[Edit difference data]
# # # # #

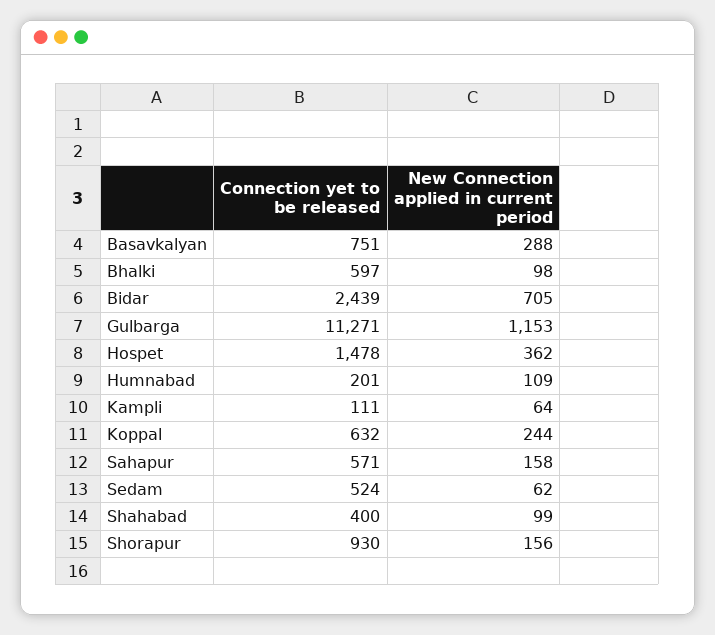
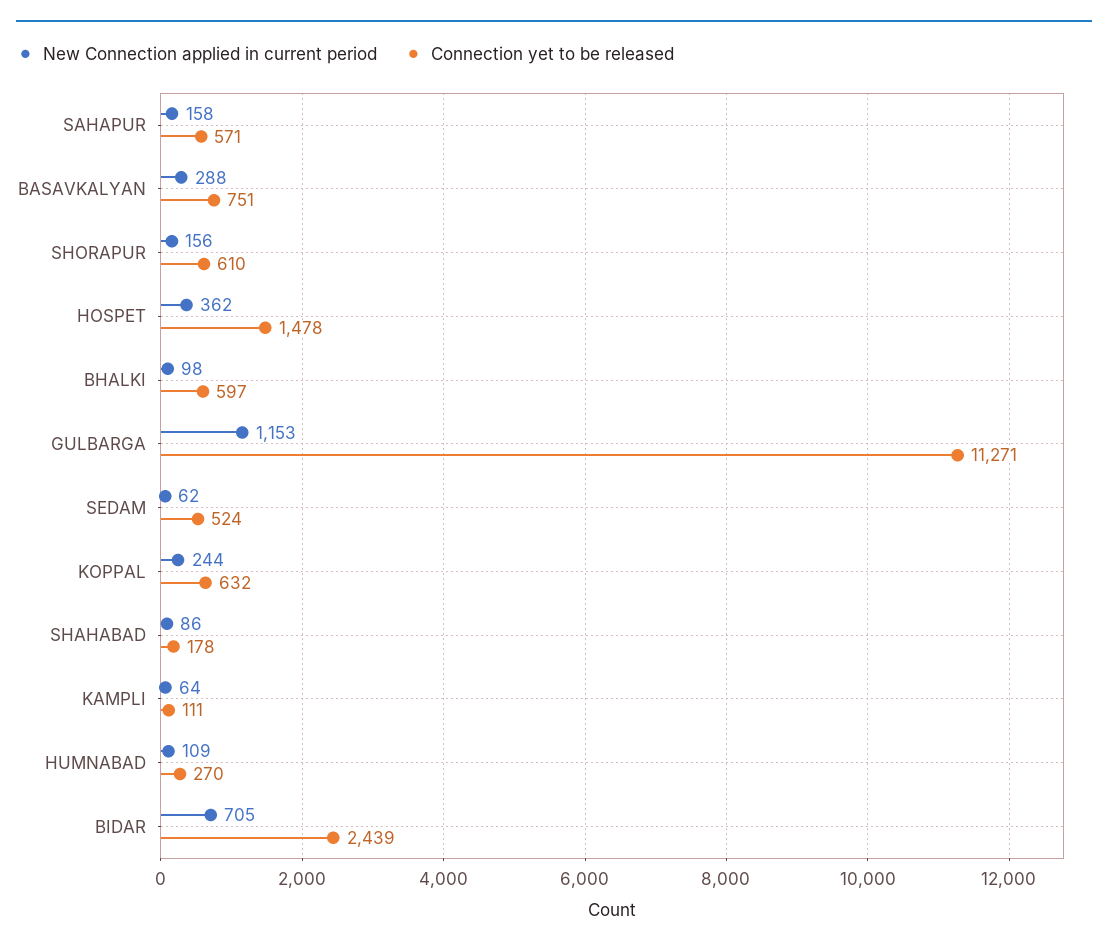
  {
    "Connection yet to be released": {
      "Basavkalyan": 751,
      "Bhalki": 597,
      "Bidar": 2439,
      "Gulbarga": 11271,
      "Hospet": 1478,
-     "Humnabad": 201,
+     "Humnabad": 270,
      "Kampli": 111,
      "Koppal": 632,
      "Sahapur": 571,
      "Sedam": 524,
-     "Shahabad": 400,
+     "Shahabad": 178,
-     "Shorapur": 930
+     "Shorapur": 610
    },
    "New Connection applied in current period": {
      "Basavkalyan": 288,
      "Bhalki": 98,
      "Bidar": 705,
      "Gulbarga": 1153,
      "Hospet": 362,
      "Humnabad": 109,
      "Kampli": 64,
      "Koppal": 244,
      "Sahapur": 158,
      "Sedam": 62,
-     "Shahabad": 99,
+     "Shahabad": 86,
      "Shorapur": 156
    }
  }

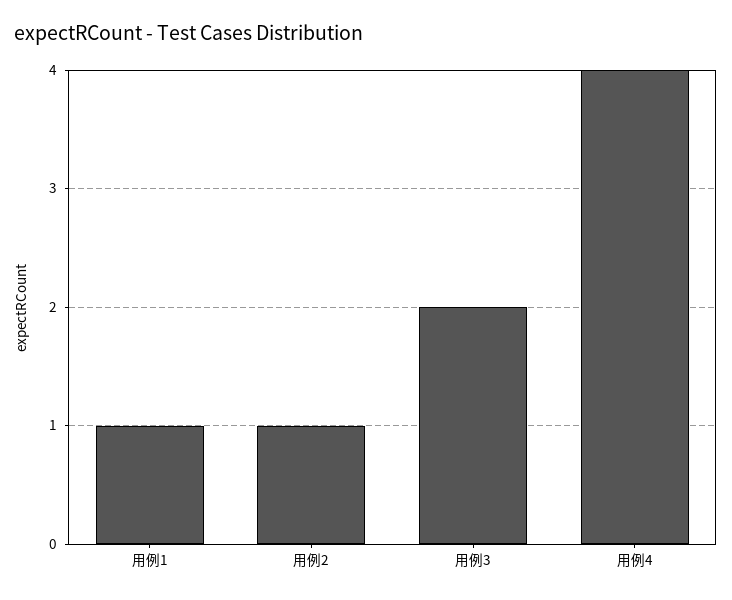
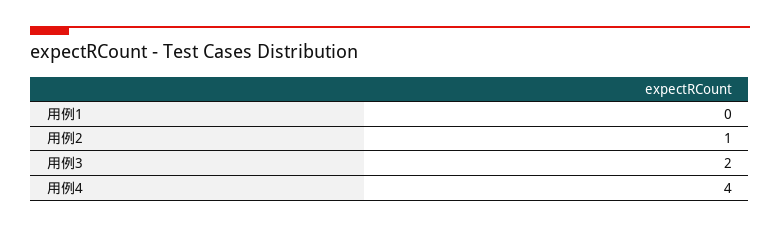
  {
-   "用例1": 1,
+   "用例1": 0,
    "用例2": 1,
    "用例3": 2,
    "用例4": 4
  }

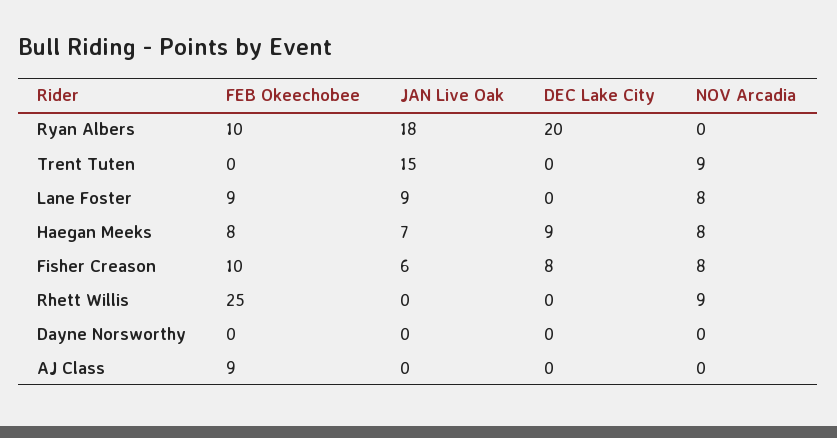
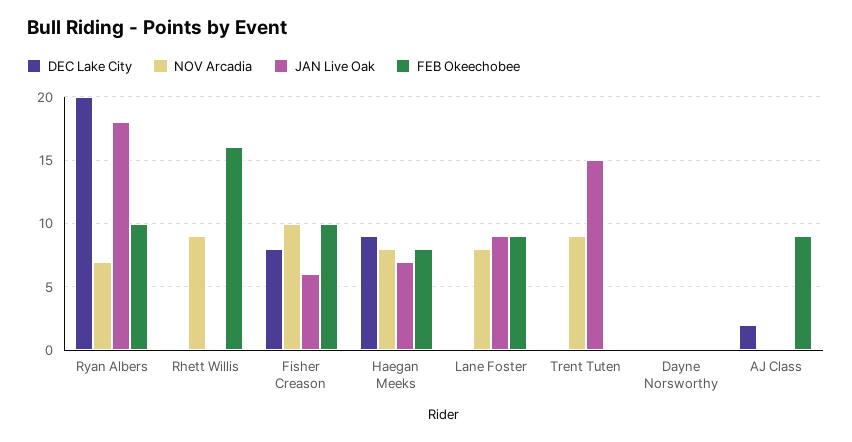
  {
    "FEB Okeechobee": {
      "Ryan Albers": 10,
      "Trent Tuten": 0,
      "Lane Foster": 9,
      "Haegan Meeks": 8,
      "Fisher Creason": 10,
-     "Rhett Willis": 25,
+     "Rhett Willis": 16,
      "Dayne Norsworthy": 0,
      "AJ Class": 9
    },
    "JAN Live Oak": {
      "Ryan Albers": 18,
      "Trent Tuten": 15,
      "Lane Foster": 9,
      "Haegan Meeks": 7,
      "Fisher Creason": 6,
      "Rhett Willis": 0,
      "Dayne Norsworthy": 0,
      "AJ Class": 0
    },
    "DEC Lake City": {
      "Ryan Albers": 20,
      "Trent Tuten": 0,
      "Lane Foster": 0,
      "Haegan Meeks": 9,
      "Fisher Creason": 8,
      "Rhett Willis": 0,
      "Dayne Norsworthy": 0,
-     "AJ Class": 0
+     "AJ Class": 2
    },
    "NOV Arcadia": {
-     "Ryan Albers": 0,
+     "Ryan Albers": 7,
      "Trent Tuten": 9,
      "Lane Foster": 8,
      "Haegan Meeks": 8,
-     "Fisher Creason": 8,
+     "Fisher Creason": 10,
      "Rhett Willis": 9,
      "Dayne Norsworthy": 0,
      "AJ Class": 0
    }
  }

# # # # #

TASK DETAILS
Except for the pictures, copy every line of the records above exactly.

ANSWER TO THIS PROBLEM
  {
    "Connection yet to be released": {
      "Basavkalyan": 751,
      "Bhalki": 597,
      "Bidar": 2439,
      "Gulbarga": 11271,
      "Hospet": 1478,
-     "Humnabad": 201,
+     "Humnabad": 270,
      "Kampli": 111,
      "Koppal": 632,
      "Sahapur": 571,
      "Sedam": 524,
-     "Shahabad": 400,
+     "Shahabad": 178,
-     "Shorapur": 930
+     "Shorapur": 610
    },
    "New Connection applied in current period": {
      "Basavkalyan": 288,
      "Bhalki": 98,
      "Bidar": 705,
      "Gulbarga": 1153,
      "Hospet": 362,
      "Humnabad": 109,
      "Kampli": 64,
      "Koppal": 244,
      "Sahapur": 158,
      "Sedam": 62,
-     "Shahabad": 99,
+     "Shahabad": 86,
      "Shorapur": 156
    }
  }

  {
-   "用例1": 1,
+   "用例1": 0,
    "用例2": 1,
    "用例3": 2,
    "用例4": 4
  }

  {
    "FEB Okeechobee": {
      "Ryan Albers": 10,
      "Trent Tuten": 0,
      "Lane Foster": 9,
      "Haegan Meeks": 8,
      "Fisher Creason": 10,
-     "Rhett Willis": 25,
+     "Rhett Willis": 16,
      "Dayne Norsworthy": 0,
      "AJ Class": 9
    },
    "JAN Live Oak": {
      "Ryan Albers": 18,
      "Trent Tuten": 15,
      "Lane Foster": 9,
      "Haegan Meeks": 7,
      "Fisher Creason": 6,
      "Rhett Willis": 0,
      "Dayne Norsworthy": 0,
      "AJ Class": 0
    },
    "DEC Lake City": {
      "Ryan Albers": 20,
      "Trent Tuten": 0,
      "Lane Foster": 0,
      "Haegan Meeks": 9,
      "Fisher Creason": 8,
      "Rhett Willis": 0,
      "Dayne Norsworthy": 0,
-     "AJ Class": 0
+     "AJ Class": 2
    },
    "NOV Arcadia": {
-     "Ryan Albers": 0,
+     "Ryan Albers": 7,
      "Trent Tuten": 9,
      "Lane Foster": 8,
      "Haegan Meeks": 8,
-     "Fisher Creason": 8,
+     "Fisher Creason": 10,
      "Rhett Willis": 9,
      "Dayne Norsworthy": 0,
      "AJ Class": 0
    }
  }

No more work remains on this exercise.